When it comes to autism, dads seem to be even less involved in their children’s lives for some reason, but why exactly is that? First off I am not making excuses for anyone here including myself but there are reasons why dads are less involved. If you are a parent of an autistic child and have been for a while then you have already been at the first step of acceptance, and that is by no means easy. As I have written before, you have to come to terms with the fact that your life, and your child’s life is not going to be the same as all your friends and families with NT children, and it never will be. That being said women tend to handle this situation far better than men. I know a lot of autism dads and most of them will readily admit their wife does more than them. Guys just have a real hard time handling the fact that their child is different, let alone if it is a son who is not going to be able to do what they have done in their lives. Even when it is a daughter it is hard for a guy to accept that their little girl is not going to get married or is not going to have children of their own. Now do moms feel the same way, and the answer to that is yes, however women do not let that get in the way of what their children need in the present. Women may take it hard behind closed doors or when they are alone but they are not going to let it show when something needs to be done.

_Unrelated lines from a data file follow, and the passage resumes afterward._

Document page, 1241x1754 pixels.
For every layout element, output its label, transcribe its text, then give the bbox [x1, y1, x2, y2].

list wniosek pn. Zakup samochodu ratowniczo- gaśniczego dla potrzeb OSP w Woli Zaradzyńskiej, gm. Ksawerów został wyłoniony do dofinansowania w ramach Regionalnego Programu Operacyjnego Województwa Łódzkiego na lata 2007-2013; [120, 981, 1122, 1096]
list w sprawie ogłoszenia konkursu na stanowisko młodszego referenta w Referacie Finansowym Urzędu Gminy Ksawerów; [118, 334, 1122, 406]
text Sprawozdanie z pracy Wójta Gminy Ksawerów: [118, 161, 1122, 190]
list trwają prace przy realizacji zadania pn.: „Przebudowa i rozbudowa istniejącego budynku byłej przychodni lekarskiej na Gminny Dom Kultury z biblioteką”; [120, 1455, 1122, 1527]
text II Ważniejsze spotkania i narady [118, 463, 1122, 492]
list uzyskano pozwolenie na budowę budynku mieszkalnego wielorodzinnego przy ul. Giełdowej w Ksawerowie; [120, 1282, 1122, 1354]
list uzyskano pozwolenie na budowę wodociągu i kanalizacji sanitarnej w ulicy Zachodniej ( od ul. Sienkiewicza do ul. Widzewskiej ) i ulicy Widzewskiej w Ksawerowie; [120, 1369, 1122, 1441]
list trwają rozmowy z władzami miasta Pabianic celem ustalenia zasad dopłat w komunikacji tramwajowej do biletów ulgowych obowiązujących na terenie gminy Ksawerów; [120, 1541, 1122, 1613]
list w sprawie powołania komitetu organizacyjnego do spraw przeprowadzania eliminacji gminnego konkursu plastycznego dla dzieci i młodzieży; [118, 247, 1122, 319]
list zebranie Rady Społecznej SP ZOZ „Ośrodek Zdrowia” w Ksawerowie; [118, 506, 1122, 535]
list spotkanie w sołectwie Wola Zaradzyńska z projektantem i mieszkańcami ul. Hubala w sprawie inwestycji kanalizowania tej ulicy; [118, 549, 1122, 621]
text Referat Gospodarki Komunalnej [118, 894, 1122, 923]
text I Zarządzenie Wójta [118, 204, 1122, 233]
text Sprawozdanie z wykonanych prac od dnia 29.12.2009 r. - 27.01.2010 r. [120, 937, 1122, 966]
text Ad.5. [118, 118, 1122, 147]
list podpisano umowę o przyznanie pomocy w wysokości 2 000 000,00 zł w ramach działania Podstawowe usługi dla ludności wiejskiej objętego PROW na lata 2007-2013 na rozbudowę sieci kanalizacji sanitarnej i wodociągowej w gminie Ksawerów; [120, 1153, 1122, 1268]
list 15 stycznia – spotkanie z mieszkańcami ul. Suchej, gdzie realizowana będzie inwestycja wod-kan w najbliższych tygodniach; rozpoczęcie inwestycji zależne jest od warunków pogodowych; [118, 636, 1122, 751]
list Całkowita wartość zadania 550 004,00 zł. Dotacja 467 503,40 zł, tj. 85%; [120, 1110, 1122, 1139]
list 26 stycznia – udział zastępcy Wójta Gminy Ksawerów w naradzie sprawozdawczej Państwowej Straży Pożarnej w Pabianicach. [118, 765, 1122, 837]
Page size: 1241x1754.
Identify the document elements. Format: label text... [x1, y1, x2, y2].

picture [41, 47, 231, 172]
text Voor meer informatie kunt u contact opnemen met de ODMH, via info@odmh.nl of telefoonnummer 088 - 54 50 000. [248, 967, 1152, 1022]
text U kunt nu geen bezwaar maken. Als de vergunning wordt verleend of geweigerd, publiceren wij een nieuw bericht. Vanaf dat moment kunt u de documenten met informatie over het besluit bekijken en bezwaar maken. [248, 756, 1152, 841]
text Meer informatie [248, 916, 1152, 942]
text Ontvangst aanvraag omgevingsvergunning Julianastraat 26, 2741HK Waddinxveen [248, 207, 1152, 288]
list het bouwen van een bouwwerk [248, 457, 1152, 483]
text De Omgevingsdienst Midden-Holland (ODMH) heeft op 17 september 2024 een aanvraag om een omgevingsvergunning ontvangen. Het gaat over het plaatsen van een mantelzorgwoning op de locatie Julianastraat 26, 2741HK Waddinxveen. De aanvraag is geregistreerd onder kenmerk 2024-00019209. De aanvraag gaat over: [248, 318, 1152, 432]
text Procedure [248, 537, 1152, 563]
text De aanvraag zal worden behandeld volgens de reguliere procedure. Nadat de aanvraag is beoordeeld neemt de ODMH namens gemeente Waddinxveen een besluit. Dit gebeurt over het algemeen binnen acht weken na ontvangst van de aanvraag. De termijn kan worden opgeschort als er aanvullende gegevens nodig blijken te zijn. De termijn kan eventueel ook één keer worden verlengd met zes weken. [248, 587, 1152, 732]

The main issue with guys is that they tend to hold their feeling back and not express them, and if you add the pressure of an autistic child it makes things far worse. This my friends on its own is a relationship and marriage killer when it comes to everyday issues all couples have, but in the case of autism it is a thousand times worse. So the question is why is it worse with autism than in a normal family situation? Well simply put it is because there is so much more involved when it comes to autism and the amount of pressure parents are under. The fact is that it is always a fight to get what you need for your ASD child, because no one offers or gives you anything very easily. What this really means is that if the dad is not going to help the mom out with the extra work then the mom gets overwhelmed and that is totally understandable. We all know a women is going to put up with this only so long before they start to feel like they are the only one doing anything to help the child, and as any other momma bear they are going to start to bring out the claws and fight for their young. On top of all of this the mom is going to start to talk about things to their friends and then my man you are in a world of hurt. Now not only do you have your partner mad and upset with you, but then you have her friends and family feeling the same way.
The other issue at hand is that guys tend to shut down and back away when things get tough in a relationship. As a guy this amazes me sometimes because if this were a fight or something at work, or almost anything else we would fight back and fix the problem. When it comes to emotional issues we as guys tend to keep everything in because we are the tough warriors who have no weakness in our armor. We cannot show weakness to anyone because we are men right, this is just not done. This guys is a huge mistake and again a relationship killer. I will admit I am guilty as changed when it comes to these things because I am the same way sometimes. I have learned though that I have to step up and I have to do what I need to because my children need me and I need to give them my best, so they can be the best they can be, and anything less is being disrespectful and unfair to my children.
The point of this post was to give some perspective, I am not trying to make excuses for guys, and I am just trying to state the facts as I see them. I also am trying to let the great autism moms out there know what we guys are thinking. It is my hope that in reading this everyone will open up and have a conversation with their partner and get some feelings out in the open. I am also hoping some guys out there are going to open up and step to the plate, not for them, but for their children.